Phenothiazines and derivative compounds are tricyclic drugs used in psychiatric treatments as antidepressants, anxiolytics and antipsychotics. Among their different biological activities they have potent antifungal, antibacterial and antiplasmid activity. Currently, there are numerous phenothiazines derivatives; they all share a common chemical structure: they present three rings, two of them being benzene joined by a sulfur atom and a nitrogen atom. A slight variation in the substitution pattern of these drugs can cause clear differences in their pharmacological activities. One of the most important properties they have is their liability to oxidation by many oxidizing agents.

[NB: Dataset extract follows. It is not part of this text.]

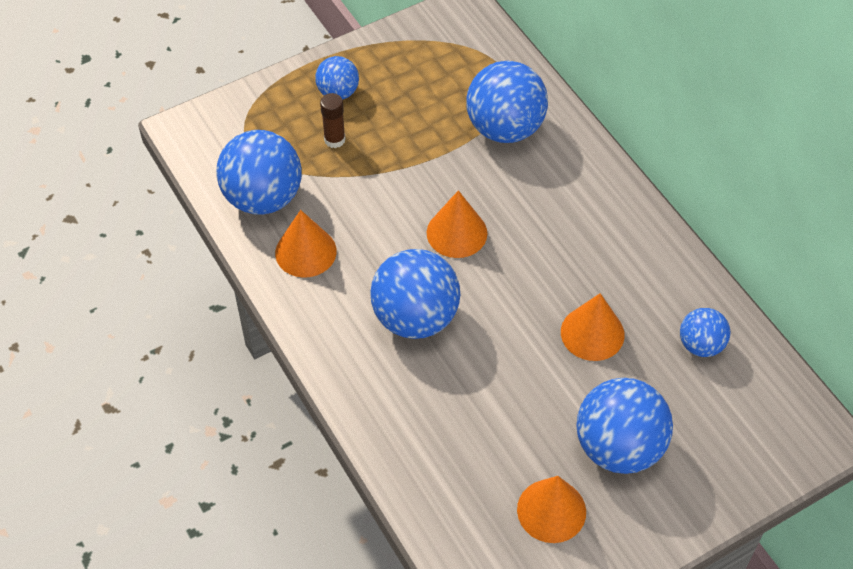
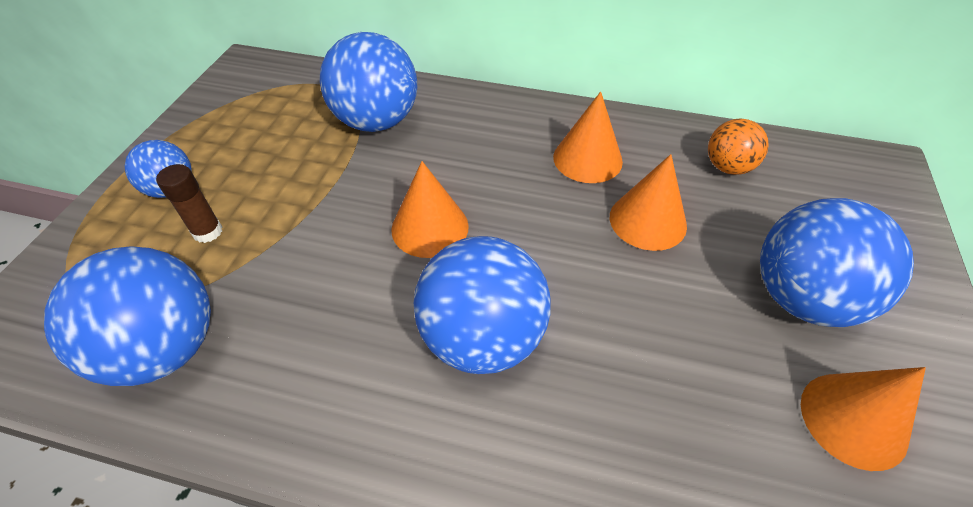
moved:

We have studied the effect of some phenothiazines and derivative compounds upon Trypanosoma cruzi, the etiological agent of Chagas disease. The drugs currently used for the treatment of this disease have high toxicity and parasites often cause resistance. Phenothiazines have been proved to inhibit trypanothione reductase, an enzyme present in these tripanosomatides that is essential for their redox defense system and that has been widely identified as a drug target. These tricyclic drugs also had other trypanocidal effects upon T. cruzi in culture: anticalmodulin action, mitochondrial disruption and cell membrane disorganization. These drugs were also effective for the treatment of mice infected with different T. cruzi strains, since they modified the natural evolution of the infection; noteworthy is the fact that cardiac function and survival of treated animals were not different from non-infected controls. Phenothiazines and derivative compounds should therefore be considered as promising trypanocidal agents for the treatment of Chagas disease.
Keywords: Antidepressants, benznidazole, cell membrane disruption, clomipramine, Chagas disease, Chagas disease treatment, mitochondrial disruption, phenothiazines and derivative compounds, thioridazine, trypanocidal effects, tricyclic drugs, trypanothione reductase inhibition.